= Extracted records =
####

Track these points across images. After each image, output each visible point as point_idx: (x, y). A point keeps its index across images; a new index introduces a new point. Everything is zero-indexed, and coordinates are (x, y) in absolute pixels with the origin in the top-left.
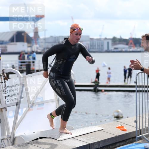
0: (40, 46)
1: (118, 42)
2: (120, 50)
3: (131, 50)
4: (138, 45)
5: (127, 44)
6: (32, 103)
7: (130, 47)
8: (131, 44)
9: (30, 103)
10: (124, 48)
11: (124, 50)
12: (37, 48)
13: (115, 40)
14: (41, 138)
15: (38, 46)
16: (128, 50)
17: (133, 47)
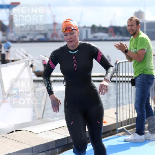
0: (15, 35)
1: (97, 30)
2: (99, 38)
3: (112, 38)
4: (118, 33)
5: (107, 32)
6: (7, 94)
7: (110, 36)
8: (111, 32)
9: (5, 95)
10: (103, 36)
11: (103, 38)
12: (13, 37)
13: (94, 29)
14: (16, 131)
15: (13, 35)
16: (108, 39)
17: (113, 35)
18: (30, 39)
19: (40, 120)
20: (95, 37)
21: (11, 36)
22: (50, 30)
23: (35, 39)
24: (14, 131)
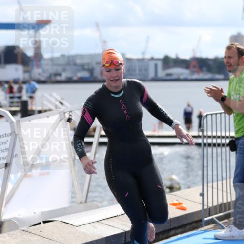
0: (44, 71)
1: (171, 64)
2: (175, 77)
3: (195, 76)
4: (205, 69)
5: (187, 67)
7: (193, 73)
8: (194, 67)
9: (28, 165)
10: (182, 74)
11: (182, 77)
12: (39, 74)
13: (167, 62)
14: (45, 222)
15: (40, 71)
16: (190, 77)
17: (198, 72)
18: (67, 78)
19: (81, 205)
20: (168, 75)
21: (37, 72)
22: (98, 64)
23: (75, 78)
24: (42, 222)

####

Print the lines from the one that contains "17: (133, 47)" through the final line of the material above, exactly and only those, with pictures left out.

= Result of this exercise =
17: (133, 47)
0: (15, 35)
1: (97, 30)
2: (99, 38)
3: (112, 38)
4: (118, 33)
5: (107, 32)
6: (7, 94)
7: (110, 36)
8: (111, 32)
9: (5, 95)
10: (103, 36)
11: (103, 38)
12: (13, 37)
13: (94, 29)
14: (16, 131)
15: (13, 35)
16: (108, 39)
17: (113, 35)
18: (30, 39)
19: (40, 120)
20: (95, 37)
21: (11, 36)
22: (50, 30)
23: (35, 39)
24: (14, 131)
0: (44, 71)
1: (171, 64)
2: (175, 77)
3: (195, 76)
4: (205, 69)
5: (187, 67)
7: (193, 73)
8: (194, 67)
9: (28, 165)
10: (182, 74)
11: (182, 77)
12: (39, 74)
13: (167, 62)
14: (45, 222)
15: (40, 71)
16: (190, 77)
17: (198, 72)
18: (67, 78)
19: (81, 205)
20: (168, 75)
21: (37, 72)
22: (98, 64)
23: (75, 78)
24: (42, 222)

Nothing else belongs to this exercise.